Costa Rei, 29/08/2016
(Costarei, Cagliari, 29 agosto 2016)
C’è un profumo di insondato e limoncella in ogni Sardegna. Di salsedine a fruscoli, mirto e vento tiepido.
C’è nella Sardegna dell’infanzia.
In quella dei primi amori…
E degli ultimi.
Intrappolato tra i capelli bagnati, i teli da bagno e le lenzuola.
Sospeso in fondo al cuore.
Tra gli ombrelloni colorati, storti dal maestrale e nei gigli di mare sparsi sulla sabbia al posto delle conchiglie.

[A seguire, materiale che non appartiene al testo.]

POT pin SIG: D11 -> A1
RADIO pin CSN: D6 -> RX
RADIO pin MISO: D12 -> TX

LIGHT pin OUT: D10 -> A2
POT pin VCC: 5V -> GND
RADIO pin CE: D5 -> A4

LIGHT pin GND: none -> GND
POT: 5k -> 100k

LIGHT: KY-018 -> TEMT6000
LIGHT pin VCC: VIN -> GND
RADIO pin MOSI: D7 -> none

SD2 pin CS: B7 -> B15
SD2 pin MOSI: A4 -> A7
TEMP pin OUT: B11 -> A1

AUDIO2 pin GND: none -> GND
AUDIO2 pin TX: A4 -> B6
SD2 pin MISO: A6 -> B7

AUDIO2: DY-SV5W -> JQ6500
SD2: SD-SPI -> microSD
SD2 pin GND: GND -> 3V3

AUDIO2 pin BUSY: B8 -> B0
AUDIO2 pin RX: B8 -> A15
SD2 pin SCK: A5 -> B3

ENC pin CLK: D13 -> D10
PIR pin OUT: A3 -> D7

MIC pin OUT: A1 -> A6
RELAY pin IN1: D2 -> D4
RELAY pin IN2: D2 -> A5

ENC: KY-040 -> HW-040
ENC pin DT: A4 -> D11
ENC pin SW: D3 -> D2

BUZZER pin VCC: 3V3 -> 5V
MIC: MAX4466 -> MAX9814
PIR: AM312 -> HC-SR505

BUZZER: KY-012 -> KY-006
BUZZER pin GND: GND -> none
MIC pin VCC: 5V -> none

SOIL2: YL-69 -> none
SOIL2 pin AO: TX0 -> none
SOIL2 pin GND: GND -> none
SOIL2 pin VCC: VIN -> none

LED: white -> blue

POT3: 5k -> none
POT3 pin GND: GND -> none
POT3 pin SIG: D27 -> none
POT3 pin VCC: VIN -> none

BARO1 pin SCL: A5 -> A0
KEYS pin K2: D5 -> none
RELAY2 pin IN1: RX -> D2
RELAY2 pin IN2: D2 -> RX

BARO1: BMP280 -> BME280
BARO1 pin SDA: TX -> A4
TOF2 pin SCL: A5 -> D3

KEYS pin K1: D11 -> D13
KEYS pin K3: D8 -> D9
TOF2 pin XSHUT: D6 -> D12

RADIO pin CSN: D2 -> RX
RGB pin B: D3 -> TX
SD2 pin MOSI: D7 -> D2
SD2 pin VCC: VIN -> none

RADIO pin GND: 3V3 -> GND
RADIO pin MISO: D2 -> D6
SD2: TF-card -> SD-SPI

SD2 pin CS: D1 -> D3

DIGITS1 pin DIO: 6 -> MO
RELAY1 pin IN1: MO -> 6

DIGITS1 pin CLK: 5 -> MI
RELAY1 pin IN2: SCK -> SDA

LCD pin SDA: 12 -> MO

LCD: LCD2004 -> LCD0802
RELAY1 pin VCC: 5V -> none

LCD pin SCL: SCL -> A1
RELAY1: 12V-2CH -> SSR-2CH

Nello scolorire del tramonto, quando il traghetto delle otto taglia a mezzo l’orizzonte come un’arancia matura, prima che l’acqua torni blu, turchese, celeste; prima che faccia ancora a gara col cielo.
Lo ritrovo nei sentieri rugginosi di terra e di sterpi intrecciate come i capelli delle sirene, con le agavi lasciati a guardia dei cani randagi e le vacche smunte. Tra i fichi d’india, gli ulivi, i salici e le siepi di bouganville. Le decine di siepi di bouganville arrampicate sulle facce bianche delle case.
E poi in mezzo alle strade extraurbane che si avvitano come montagne russe su panorami esotici. Paesi arroccati sulle coste, nuraghe in rovina e vecchie col velo nero in testa.
La Sardegna sa di casa e di ferro. Dell’odore caldo e primitivo che ha la pelle sotto il sole. E le chiglie delle barche trascinate a riva. Del sangue e del mare che mi scorrono dentro e che mi ammalano ogni volta di un’inguaribile nostalgia.